We start with two preliminary results that will be used several times below.

Lemma 3.1

Let \(M(s) = { \vert s \vert ^{p(x,t) - 2}}s\), then \(\forall \xi,\eta \in {{\mathrm{{R}}}^{N}}\)

$$\begin{aligned} \begin{aligned} & \bigl( {M(\xi ) - M(\eta )} \bigr) \cdot (\xi - \eta ) \\ &\quad\ge \textstyle\begin{cases} {2^{ - p(x,t)}}{ \vert {\xi - \eta } \vert ^{p(x,t)}},& 2 \le p(x,t) < \infty, \\ (p(x,t) - 1){ \vert {\xi - \eta } \vert ^{2}}{ ( {{{ \vert \xi \vert }^{p(x,t)}} + {{ \vert \eta \vert }^{p(x,t)}}} )^{ \frac{{p(x,t) - 2}}{{p(x,t)}}}},& 1 \le p(x,t) < 2. \end{cases}\displaystyle \end{aligned} \end{aligned}$$

Proof

The proof can be found in [15]. □

Lemma 3.2

(Comparison principle)

Assume \(2 < \sigma < \frac{{2{p^{+} }}}{{{p^{+} } - 1}}\), \({p^{+} } \ge 2\), u and v are in \(W({Q_{T}}) \cap {L^{\infty }}(0,T;{L^{ \infty }}(\Omega ))\). If \({L_{\varepsilon }}u \ge {L_{\varepsilon }}v\) in \(Q_{T}\) and \(u(x,t) \le v(x,t)\) on \(\partial {Q_{T}}\), then \(u(x,t) \le v(x,t)\) in \(Q_{T}\).

++++++++

Copy the passage with the two preliminary lemmas above in full, changing nothing.

Data extract:
++++++++

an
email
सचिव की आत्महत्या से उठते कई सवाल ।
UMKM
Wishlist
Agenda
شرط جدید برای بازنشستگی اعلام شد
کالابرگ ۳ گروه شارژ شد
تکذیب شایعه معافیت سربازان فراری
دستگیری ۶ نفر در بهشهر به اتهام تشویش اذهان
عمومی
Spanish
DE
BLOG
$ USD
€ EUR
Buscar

++++++++

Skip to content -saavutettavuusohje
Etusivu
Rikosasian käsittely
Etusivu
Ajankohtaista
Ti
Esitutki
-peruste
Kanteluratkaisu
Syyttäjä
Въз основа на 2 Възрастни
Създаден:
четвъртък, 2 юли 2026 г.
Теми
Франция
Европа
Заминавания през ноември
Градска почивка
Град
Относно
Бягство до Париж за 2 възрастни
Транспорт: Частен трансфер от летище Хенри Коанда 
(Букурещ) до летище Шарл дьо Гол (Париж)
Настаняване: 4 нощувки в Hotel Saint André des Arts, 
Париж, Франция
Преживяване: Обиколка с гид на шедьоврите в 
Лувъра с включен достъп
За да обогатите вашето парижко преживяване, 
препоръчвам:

++++++++

Solution for this problem:
We start with two preliminary results that will be used several times below.

Lemma 3.1

Let \(M(s) = { \vert s \vert ^{p(x,t) - 2}}s\), then \(\forall \xi,\eta \in {{\mathrm{{R}}}^{N}}\)

$$\begin{aligned} \begin{aligned} & \bigl( {M(\xi ) - M(\eta )} \bigr) \cdot (\xi - \eta ) \\ &\quad\ge \textstyle\begin{cases} {2^{ - p(x,t)}}{ \vert {\xi - \eta } \vert ^{p(x,t)}},& 2 \le p(x,t) < \infty, \\ (p(x,t) - 1){ \vert {\xi - \eta } \vert ^{2}}{ ( {{{ \vert \xi \vert }^{p(x,t)}} + {{ \vert \eta \vert }^{p(x,t)}}} )^{ \frac{{p(x,t) - 2}}{{p(x,t)}}}},& 1 \le p(x,t) < 2. \end{cases}\displaystyle \end{aligned} \end{aligned}$$

Proof

The proof can be found in [15]. □

Lemma 3.2

(Comparison principle)

Assume \(2 < \sigma < \frac{{2{p^{+} }}}{{{p^{+} } - 1}}\), \({p^{+} } \ge 2\), u and v are in \(W({Q_{T}}) \cap {L^{\infty }}(0,T;{L^{ \infty }}(\Omega ))\). If \({L_{\varepsilon }}u \ge {L_{\varepsilon }}v\) in \(Q_{T}\) and \(u(x,t) \le v(x,t)\) on \(\partial {Q_{T}}\), then \(u(x,t) \le v(x,t)\) in \(Q_{T}\).